LES CHIMÈRES DE NOTRE-DAME

Autre légende: Sous la porte de gauche ou de la Vierge, une statue de la Vierge détruite en 1793 ornait le trumeau central, dès les premiers temps de la construction; à ses pieds était placé le tronc qui recevait les offrandes pour les travaux de l’église. Or, un jour, un escholier qui jouait à la pelote, c’est-à-dire à la balle, sur la place avec des amis, eut l’idée, pour mettre en sûreté un anneau qu’il craignait de perdre au jeu, de le passer au doigt par lequel la Vierge montrait le ciel.

—Je vous donne cet anneau pour gage, dit-il en plaisantant à la statue, je n’aurai ni amie ni dame, sinon vous!

Et soudain la Vierge, en signe d’acquiescement, plia le doigt de manière à retenir l’anneau! Le prodige émut fort le jouvenceau qui laissa le jeu et songea quelque temps à se faire moine. Cependant, repris par le siècle, notre jeune homme oublia l’anneau offert à la Vierge et il en offrit un autre à une fiancée riche et bien née. Mais, le soir des noces, il vit se dresser devant lui la Vierge du portail courroucée, lui rappelant sa promesse et l’appelant parjure, apparition qui fit fuir le pauvre garçon jusqu’au prochain couvent où il prit l’habit de moine, se mariant ainsi à Marie, dit la légende rapportée par le bibliophile Jacob.

Il y a encore la légende du Chanoine damné: racontée sous les voûtes impressionnantes de l’église, elle devait faire courir le frisson dans les veines des bonnes gens. Il s’agit d’un membre du puissant Chapitre, aux temps lointains, mort, croyait-on, presque en odeur de sainteté; pendant que l’on chantait à ses obsèques l’office des Morts devant une assistance recueillie qui croyait déjà l’âme du saint homme placée au paradis parmi les Élus, on vit tout à coup le couvercle du cercueil se soulever, le mort passer une tête hagarde et brandir un bras hors du cercueil, en criant par trois fois d’une voix étrange qui roula dans l’église: Je suis damné!

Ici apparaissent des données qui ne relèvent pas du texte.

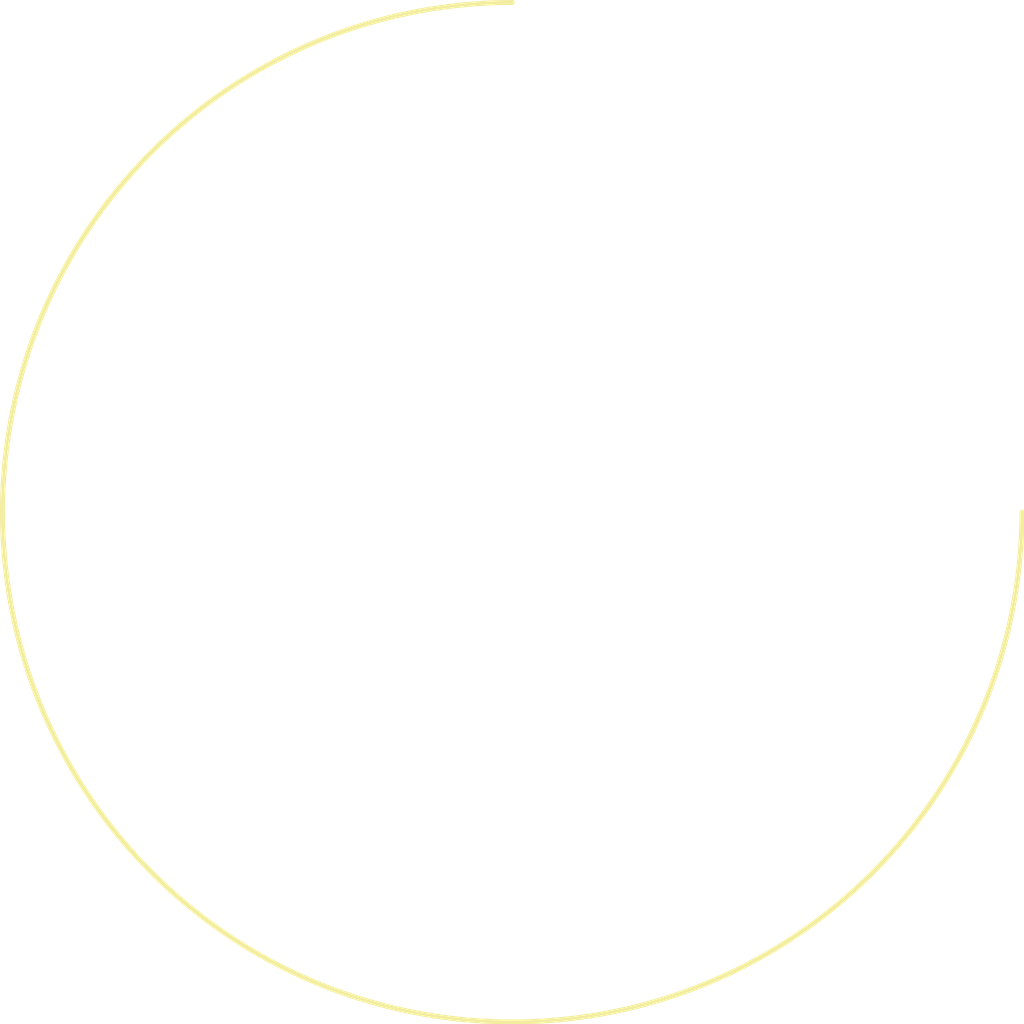
<source format=kicad_pcb>
(kicad_pcb (version 20210722) (generator pcbnew)

  (general
    (thickness 1.6)
  )

  (paper "A4")
  (layers
    (0 "F.Cu" signal)
    (31 "B.Cu" signal)
    (32 "B.Adhes" user "B.Adhesive")
    (33 "F.Adhes" user "F.Adhesive")
    (34 "B.Paste" user)
    (35 "F.Paste" user)
    (36 "B.SilkS" user "B.Silkscreen")
    (37 "F.SilkS" user "F.Silkscreen")
    (38 "B.Mask" user)
    (39 "F.Mask" user)
    (40 "Dwgs.User" user "User.Drawings")
    (41 "Cmts.User" user "User.Comments")
    (42 "Eco1.User" user "User.Eco1")
    (43 "Eco2.User" user "User.Eco2")
    (44 "Edge.Cuts" user)
    (45 "Margin" user)
    (46 "B.CrtYd" user "B.Courtyard")
    (47 "F.CrtYd" user "F.Courtyard")
    (48 "B.Fab" user)
    (49 "F.Fab" user)
    (50 "User.1" user)
    (51 "User.2" user)
    (52 "User.3" user)
    (53 "User.4" user)
    (54 "User.5" user)
    (55 "User.6" user)
    (56 "User.7" user)
    (57 "User.8" user)
    (58 "User.9" user)
  )

  (setup
    (pad_to_mask_clearance 0)
    (pcbplotparams
      (layerselection 0x00010fc_ffffffff)
      (disableapertmacros false)
      (usegerberextensions false)
      (usegerberattributes true)
      (usegerberadvancedattributes true)
      (creategerberjobfile true)
      (svguseinch false)
      (svgprecision 6)
      (excludeedgelayer true)
      (plotframeref false)
      (viasonmask false)
      (mode 1)
      (useauxorigin false)
      (hpglpennumber 1)
      (hpglpenspeed 20)
      (hpglpendiameter 15.000000)
      (dxfpolygonmode true)
      (dxfimperialunits true)
      (dxfusepcbnewfont true)
      (psnegative false)
      (psa4output false)
      (plotreference true)
      (plotvalue true)
      (plotinvisibletext false)
      (sketchpadsonfab false)
      (subtractmaskfromsilk false)
      (outputformat 1)
      (mirror false)
      (drillshape 1)
      (scaleselection 1)
      (outputdirectory "")
    )
  )

  (net 0 "")

  (gr_arc (start 203.199999 152.400001) (end 203.2 127) (angle -270.0000045) (layer "F.SilkS") (width 0.25) (tstamp ff8f9eac-6f1b-4321-b62e-9a58f0a5a017))

)

</source>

Et comme l’assistance, pétrifiée par l’effroi, n’osait bouger, le mort si vénéré confessa d’horribles crimes insoupçonnés, puis retomba lourdement dans sa bière, pendant que les fidèles, retrouvant leurs jambes, s’enfuyaient dans l’épouvante...

On vit jusqu’au siècle dernier sur cette place du Parvis un monument singulier, une vieille statue en demi ronde bosse plantée sur le pavé en avant des portes. Dans cette figure méconnaissable, rongée par le temps, les vieux historiens et descripteurs de Paris voient soit un Mercure, soit un Esculape, vestige dernier du temple de la Cité, tandis que l’abbé Le Bœuf pense plutôt que c’était une statue de Jésus-Christ détachée du portail de l’ancienne cathédrale romane. Le populaire, complètement oublieux de l’origine du monument, l’appelait, sur son aspect misérable, le grand Jeusneur ou Monsieur Le Gris et prenait pour sujet ou pour endosseur de mille facéties ce vieux sermonneur:

Vulgairement appelé le Jeusneur
Pour s’être vu, selon l’histoire,
Mil ans sans manger et sans boire.

Quel plus magnifique cadre pouvait-on rêver pour toutes ces fêtes qui à des époques fixes venaient émouvoir et doucement réjouir le peuple des villes par le déploiement de toutes les pompes religieuses sous ces hautes voûtes, où, dans les fumées de l’encens, les magiques fenestrages découpés, les roses flamboyantes semblent des ouvertures sur le ciel,—ou pour d’autres journées de liesse, quand tout à coup, au lendemain des grandes solennités religieuses élevant les âmes jusqu’aux plus hautes poésies, éclataient sous les mêmes voûtes les transports de la joie la plus terrestre, la plus grossière aussi, et se déroulaient les plus burlesques parodies, devant ces mêmes chrétiens si fervents, et même avec le concours des prêtres et des clercs!